If the general managers at CBS affiliates are concerned about David Letterman stepping off the Late Show stage, they’re keeping those feelings to themselves. The affiliates seem genuinely enthused with the network’s choice of Stephen Colbert to fill the late night icon’s seat, and ones contacted by B&C believe the transition—not always a smooth one in the wild world of late night TV—will be seamless.
“I think it’s a terrific move,” says Steve Hammel, WRAL Raleigh-Durham VP and general manager. “He brings youth and energy and creativity to the screen. I think we won’t miss a beat with the move from Letterman, who I love, to Colbert.”
Colbert has hosted The Colbert Report on Comedy Central since 2005, but will drop his blowhard cable-news pundit persona in favor of a more genuine version of himself.

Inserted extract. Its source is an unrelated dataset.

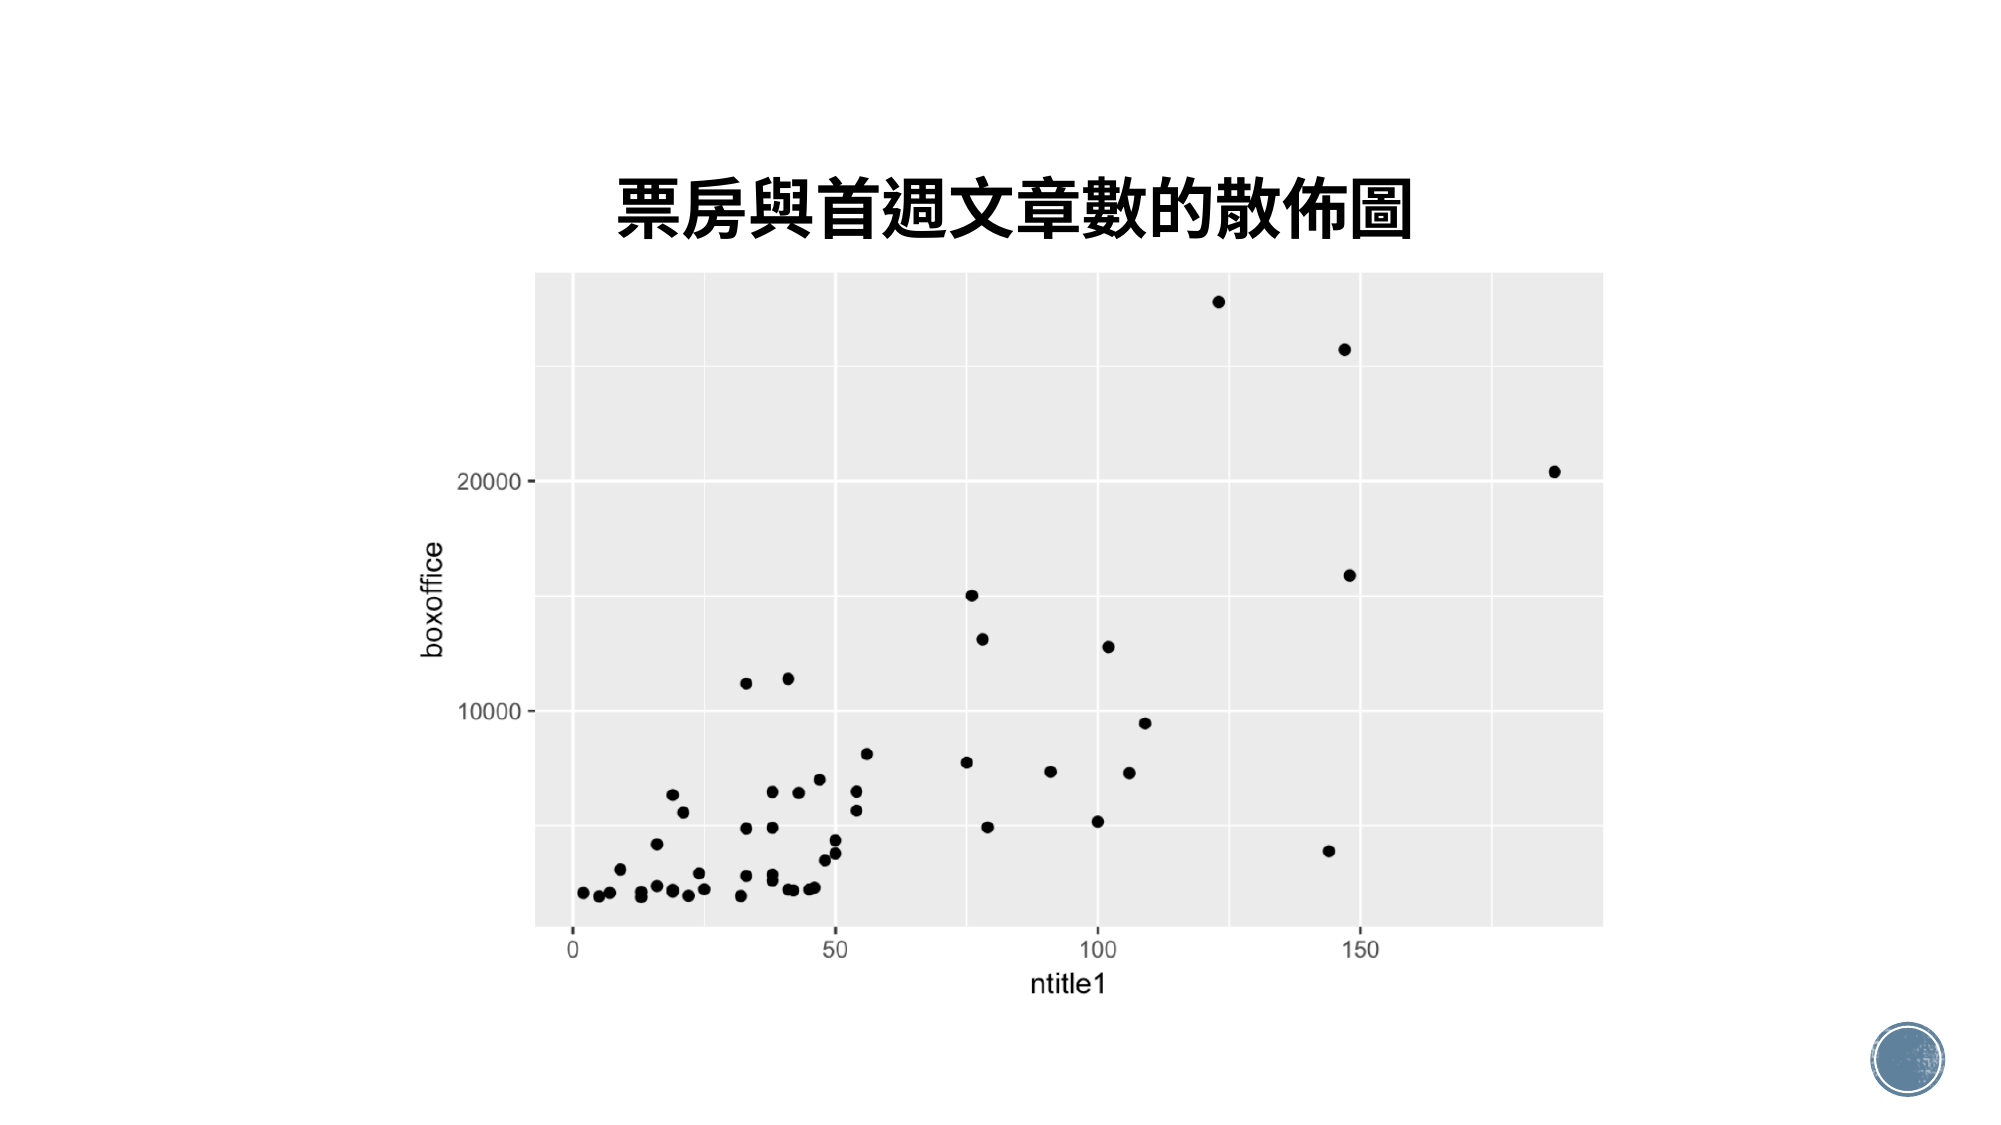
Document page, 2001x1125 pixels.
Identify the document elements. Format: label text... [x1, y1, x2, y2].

text_box 票房與首週文章數的散佈圖 [600, 159, 1432, 255]
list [399, 259, 1634, 995]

Leslie Moonves, CBS Corp. president and CEO, moved quickly on the succession plan. Affiliates mostly heard of the move a few hours before the announcement was made public. Letterman’s retirement was discussed when the CBS affiliates board met with the network April 8 in Las Vegas, though replacements were not discussed, said Chris Cornelius affiliates board chairman. “You hate to see a legacy guy like that go,” said Cornelius after the meeting, “but there’s a time and place for those changes.”
Letterman may not have had the warm personal relationship with affiliates that Jay Leno worked hard to cultivate, but CBS affiliates who spoke with B&C offered nothing but respect and genuine affection for the iconic host, who has set his retirement for next year. “He’s been so good for so long,” says Klarn DePalma, WFSB Hartford-New Haven VP and general manager. “I’m sad to see him go.”
DePalma feels Colbert and his varied resume, which includes success as a stage performer, writer and emcee, will serve him well in his new position. “He’s funny, he’s talented, he knows that game,” says DePalma. “I think it’s a great choice."
Colbert will play exceptionally well in his hometown of Charleston. Rita Scott, WCSC Charleston VP and general manager, calls Colbert “one of the funniest guys I’ve ever met in my life.”
Even putting aside her geographical bias, she figures Colbert is well suited for his new role. “I can’t think of anyone better to replace Letterman,” she says.
While affiliates are more concerned with their local content than the network’s late show, they’re relieved to have one bit of schedule uncertainty sewn up. “I think it makes late night very interesting, to say the least,” says DePalma. “Competition makes everyone better.”